French was the most commonly used language on the streets of Spitalfields at the time. Even churches held their services in French. It was largest concentration of Huguenots in all of England. The houses were large and beautiful, and Spitalfields boasted a booming produce market. The successful Huguenots were soon followed by Irish weavers who immigrated after the decline of the Irish linen industry.

The silk-weaving industry began to decline in the early 1800s due to the stiff competition they received from Manchester textile factories, as well as, the import of cheap French silk. With less work and a constant influx of immigrants, the grand urban mansions of Spitalfields were divided up into tiny dwellings to accommodate more families. Skilled weavers had to give up their trade to work in the nearby London docks.

Later in the 1800s, Spitalfields became home to Dutch and German Jews followed by impoverished Polish and Russian immigrants.

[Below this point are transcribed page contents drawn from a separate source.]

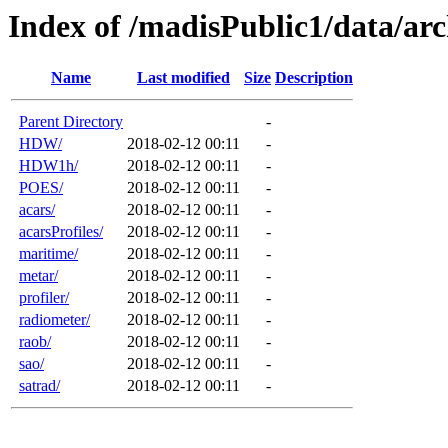
Index of /madisPublic1/data/arc
Name
Last modified
Size
Description
Parent Directory
-
HDW/
2018-02-12 00:11
-
HDW1h/
2018-02-12 00:11
-
POES/
2018-02-12 00:11
-
acars/
2018-02-12 00:11
-
acarsProfiles/
2018-02-12 00:11
-
maritime/
2018-02-12 00:11
-
metar/
2018-02-12 00:11
-
profiler/
2018-02-12 00:11
-
radiometer/
2018-02-12 00:11
-
raob/
2018-02-12 00:11
-
sao/
2018-02-12 00:11
-
satrad/
2018-02-12 00:11
-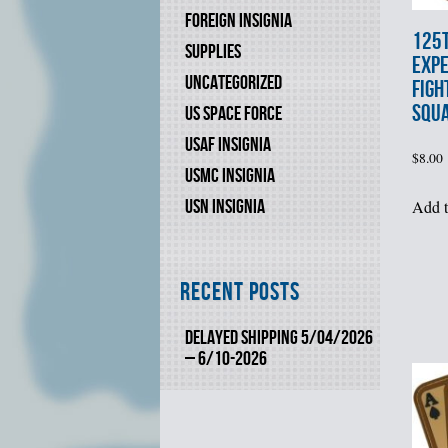
FOREIGN INSIGNIA
125
SUPPLIES
EXPE
UNCATEGORIZED
FIGH
SQU
US SPACE FORCE
USAF INSIGNIA
$
8.00
USMC INSIGNIA
USN INSIGNIA
Add t
Recent Posts
DELAYED SHIPPING 5/04/2026
– 6/10-2026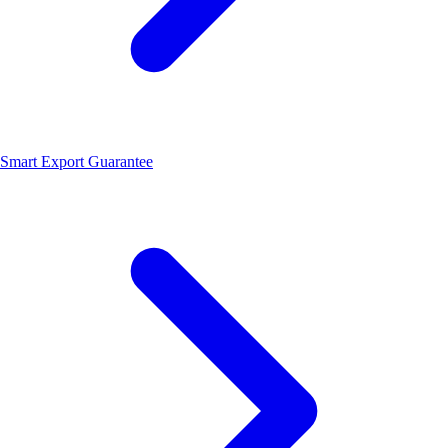
Smart Export Guarantee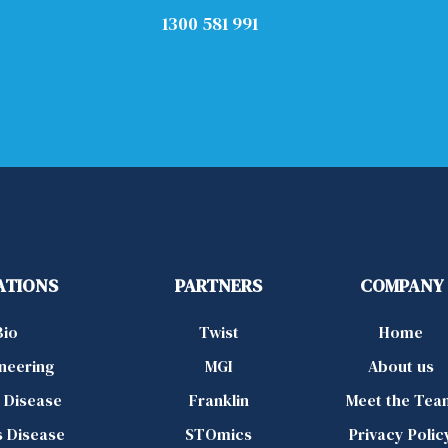
1300 581 991
ATIONS
PARTNERS
COMPANY
Bio
Twist
Home
ineering
MGI
About us
d Disease
Franklin
Meet the Tea
s Disease
STOmics
Privacy Polic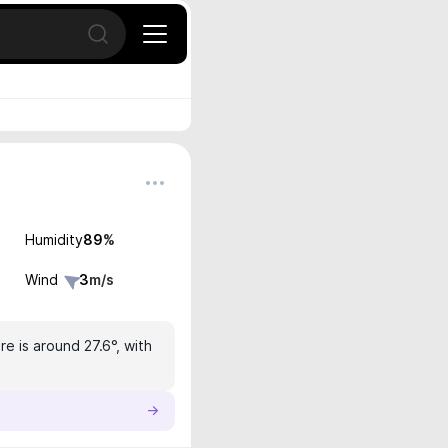
Open search
Humidity
89
%
Wind
3
m/s
e is around 27.6°, with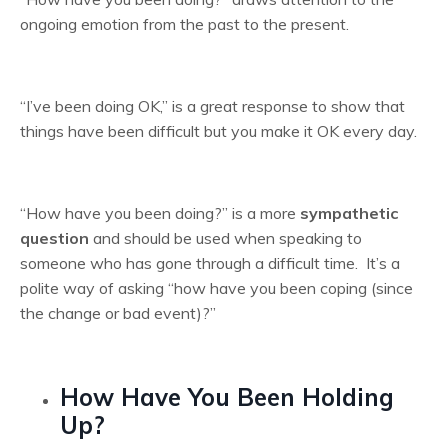
ongoing emotion from the past to the present.
“I’ve been doing OK,” is a great response to show that
things have been difficult but you make it OK every day.
“How have you been doing?” is a more
sympathetic
question
and should be used when speaking to
someone who has gone through a difficult time. It’s a
polite way of asking “how have you been coping (since
the change or bad event)?”
How Have You Been Holding
Up?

Up until the last century, this neighborhood had one of the largest Jewish communities in Europe with over 40 synagogues.

Spitalfields did become a slum during the Victorian era, with a high crime rate, deplorable conditions and prostitution. Two of its streets competed for the title of “Worst street in London.” The first was Dean street and the second was Dorset street. Dorset street became notorious in the Autumn of 1888 when the mutilated body of Mary Kelly was found. The 25-year-old woman was in fact the last victim of serial killer Jack the Ripper.

In my book “A Gentleman’s Bidding” Genevieve’s mother escaped France during the French revolution and settled in Spitalfields. This would make a lot of sense if you were penniless and spoke only French! But I had depicted the decline of the neighborhood about 30 years earlier than it actually was.